Images of plotted data |
::::::::::

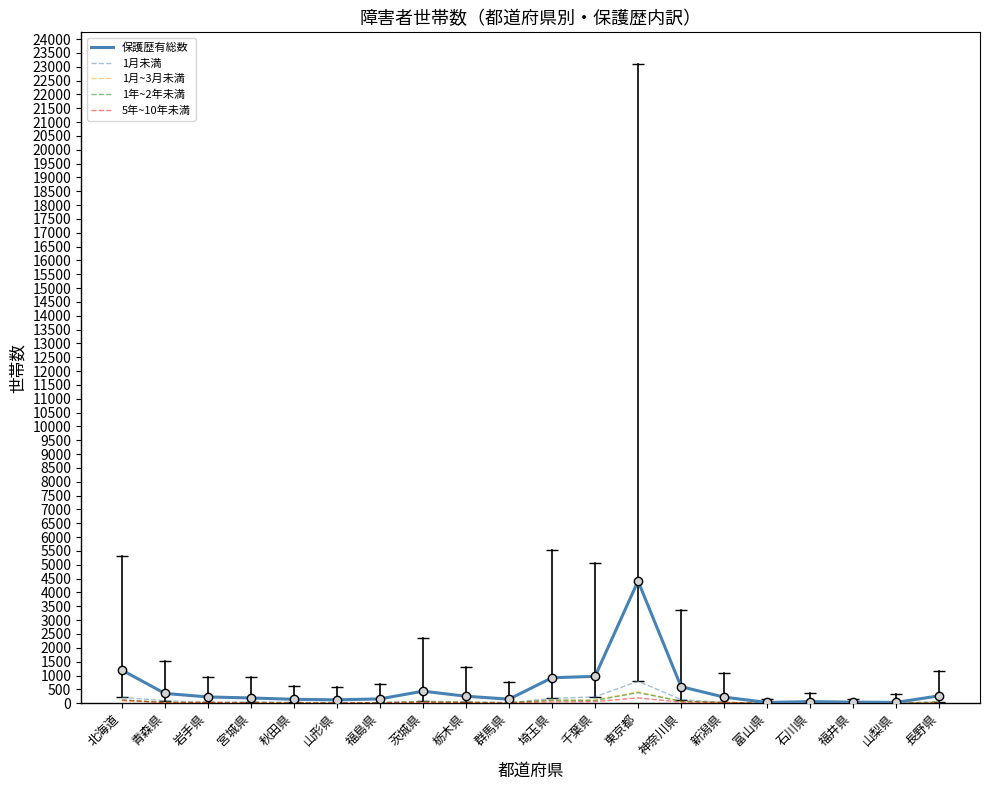

What is the difference between the second highest and minimum values in the 保護歴有総数 series?

1169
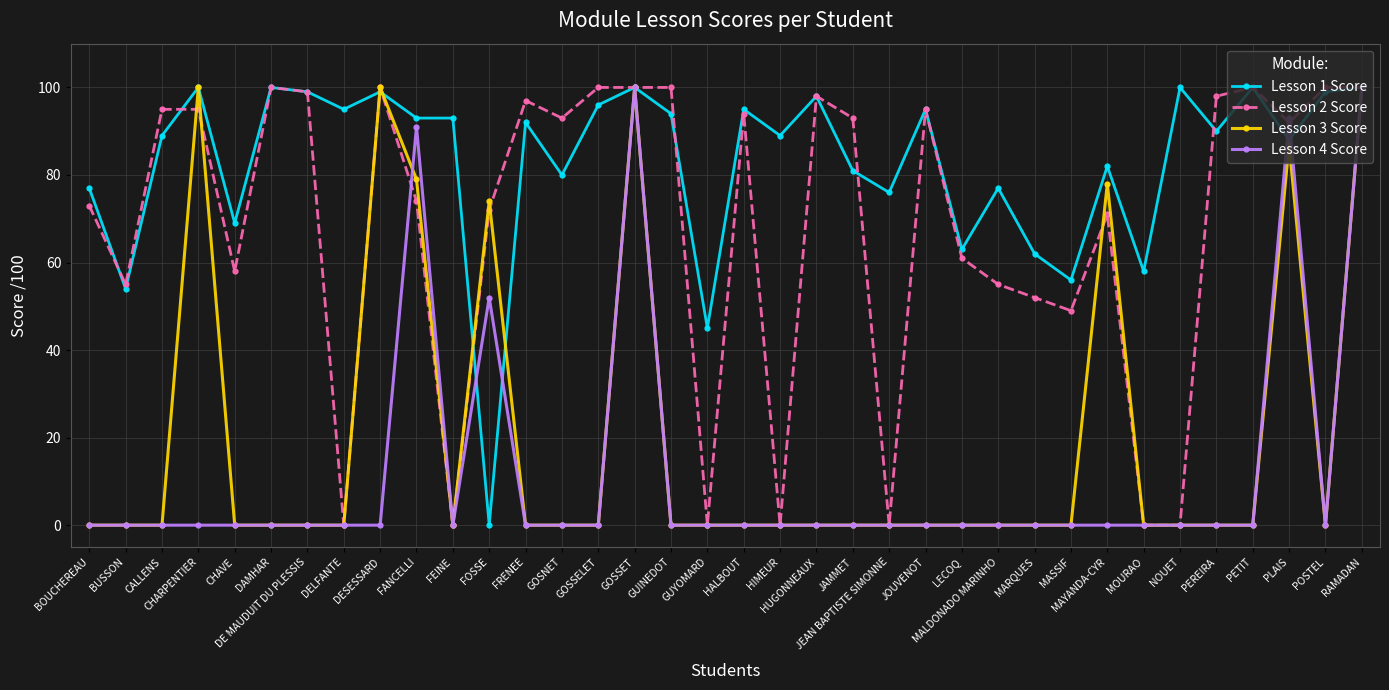

Reading left to right, extract all data points from this chart.

Lesson 1 Score: 77	54	89	100	69	100	99	95	99	93	93	0	92	80	96	100	94	45	95	89	98	81	76	95	63	77	62	56	82	58	100	90	100	88	99	100
Lesson 2 Score: 73	55	95	95	58	100	99	0	100	74	0	72	97	93	100	100	100	0	94	0	98	93	0	95	61	55	52	49	71	0	0	98	100	92	100	100
Lesson 3 Score: 0	0	0	100	0	0	0	0	100	79	0	74	0	0	0	100	0	0	0	0	0	0	0	0	0	0	0	0	78	0	0	0	0	87	0	100
Lesson 4 Score: 0	0	0	0	0	0	0	0	0	91	0	52	0	0	0	100	0	0	0	0	0	0	0	0	0	0	0	0	0	0	0	0	0	93	0	100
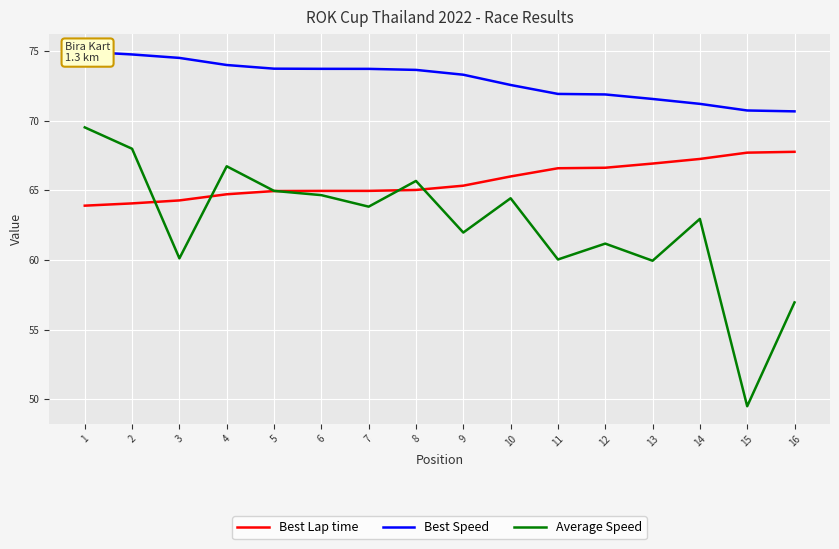

What is the value of the Average Speed point at the 12th from the left?

61.2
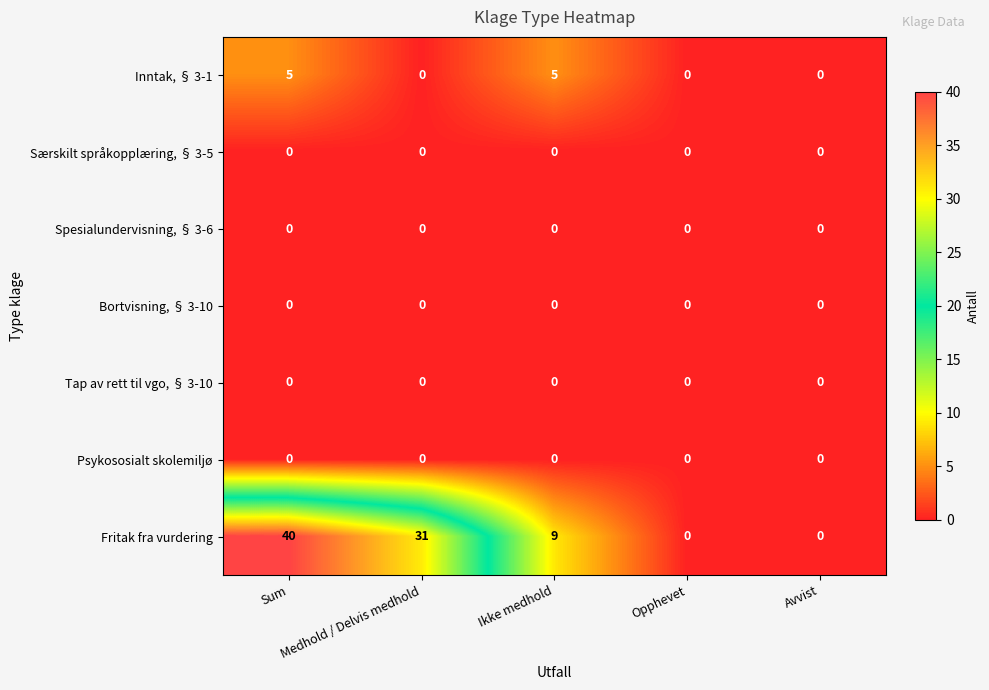

At how many categories does at least one series exceed 5?

3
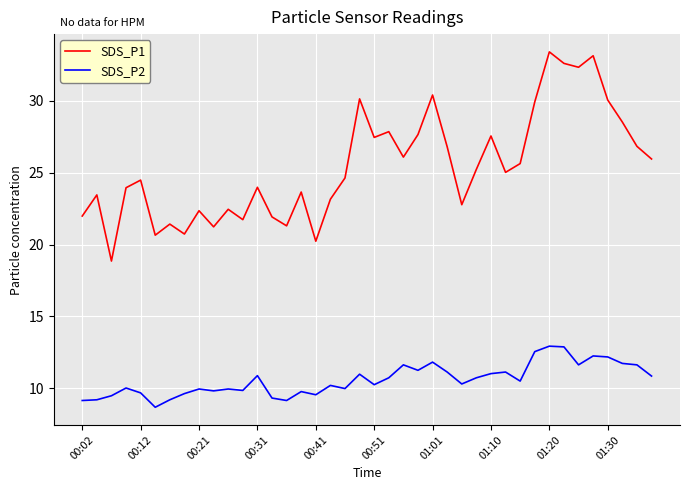

Does the chart display data point markers on the line(s)?

No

::::::::::

What this task involves |
Reproduce the entire listing above line for line, leaving out the pictures.

Exercise response |
What is the difference between the second highest and minimum values in the 保護歴有総数 series?

1169

Reading left to right, extract all data points from this chart.

Lesson 1 Score: 77	54	89	100	69	100	99	95	99	93	93	0	92	80	96	100	94	45	95	89	98	81	76	95	63	77	62	56	82	58	100	90	100	88	99	100
Lesson 2 Score: 73	55	95	95	58	100	99	0	100	74	0	72	97	93	100	100	100	0	94	0	98	93	0	95	61	55	52	49	71	0	0	98	100	92	100	100
Lesson 3 Score: 0	0	0	100	0	0	0	0	100	79	0	74	0	0	0	100	0	0	0	0	0	0	0	0	0	0	0	0	78	0	0	0	0	87	0	100
Lesson 4 Score: 0	0	0	0	0	0	0	0	0	91	0	52	0	0	0	100	0	0	0	0	0	0	0	0	0	0	0	0	0	0	0	0	0	93	0	100

What is the value of the Average Speed point at the 12th from the left?

61.2

At how many categories does at least one series exceed 5?

3

Does the chart display data point markers on the line(s)?

No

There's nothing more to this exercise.